Go through the data below and transcribe it exactly. Omit the images.

───── Information supplied

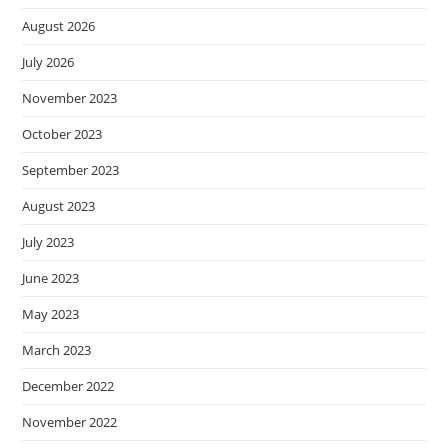
August 2026
July 2026
November 2023
October 2023
September 2023
August 2023
July 2023
June 2023
May 2023
March 2023
December 2022
November 2022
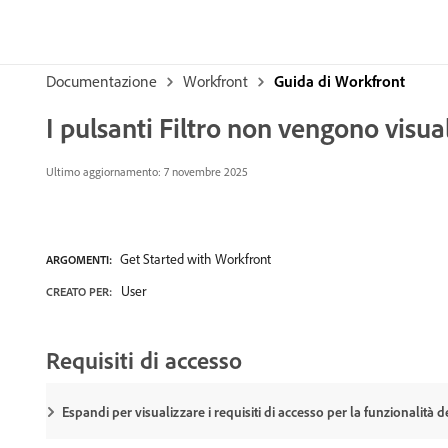
Documentazione
Workfront
Guida di Workfront
I pulsanti Filtro non vengono visual
Ultimo aggiornamento: 7 novembre 2025
Get Started with Workfront
ARGOMENTI:
User
CREATO PER:
Requisiti di accesso
Espandi per visualizzare i requisiti di accesso per la funzionalità d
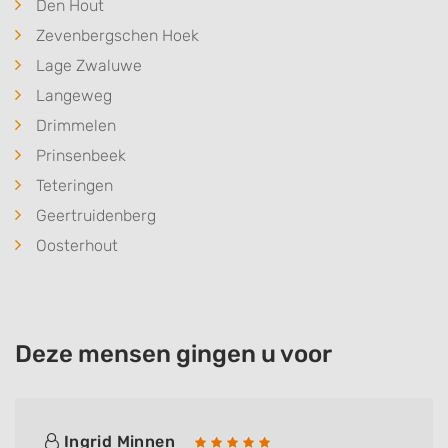
Den Hout
Zevenbergschen Hoek
Lage Zwaluwe
Langeweg
Drimmelen
Prinsenbeek
Teteringen
Geertruidenberg
Oosterhout
Deze mensen gingen u voor
Ingrid Minnen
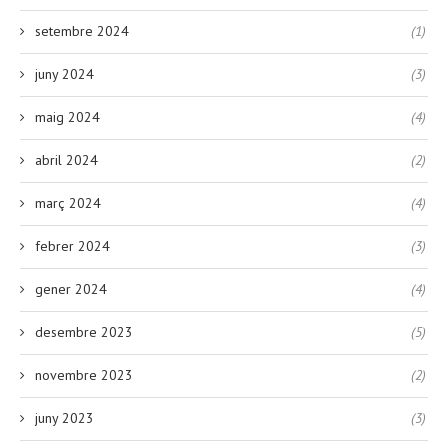
setembre 2024
(1)
juny 2024
(3)
maig 2024
(4)
abril 2024
(2)
març 2024
(4)
febrer 2024
(3)
gener 2024
(4)
desembre 2023
(5)
novembre 2023
(2)
juny 2023
(3)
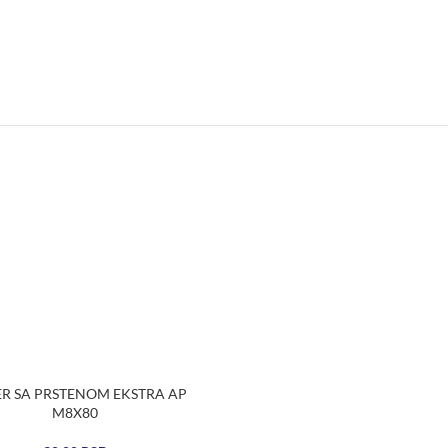
R SA PRSTENOM EKSTRA AP
M8X80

──────────

Reply:
August 2026
July 2026
November 2023
October 2023
September 2023
August 2023
July 2023
June 2023
May 2023
March 2023
December 2022
November 2022
Documentazione
Workfront
Guida di Workfront
I pulsanti Filtro non vengono visual
Ultimo aggiornamento: 7 novembre 2025
Get Started with Workfront
ARGOMENTI:
User
CREATO PER:
Requisiti di accesso
Espandi per visualizzare i requisiti di accesso per la funzionalità d
Den Hout
Zevenbergschen Hoek
Lage Zwaluwe
Langeweg
Drimmelen
Prinsenbeek
Teteringen
Geertruidenberg
Oosterhout
Deze mensen gingen u voor
Ingrid Minnen
setembre 2024
(1)
juny 2024
(3)
maig 2024
(4)
abril 2024
(2)
març 2024
(4)
febrer 2024
(3)
gener 2024
(4)
desembre 2023
(5)
novembre 2023
(2)
juny 2023
(3)
R SA PRSTENOM EKSTRA AP
M8X80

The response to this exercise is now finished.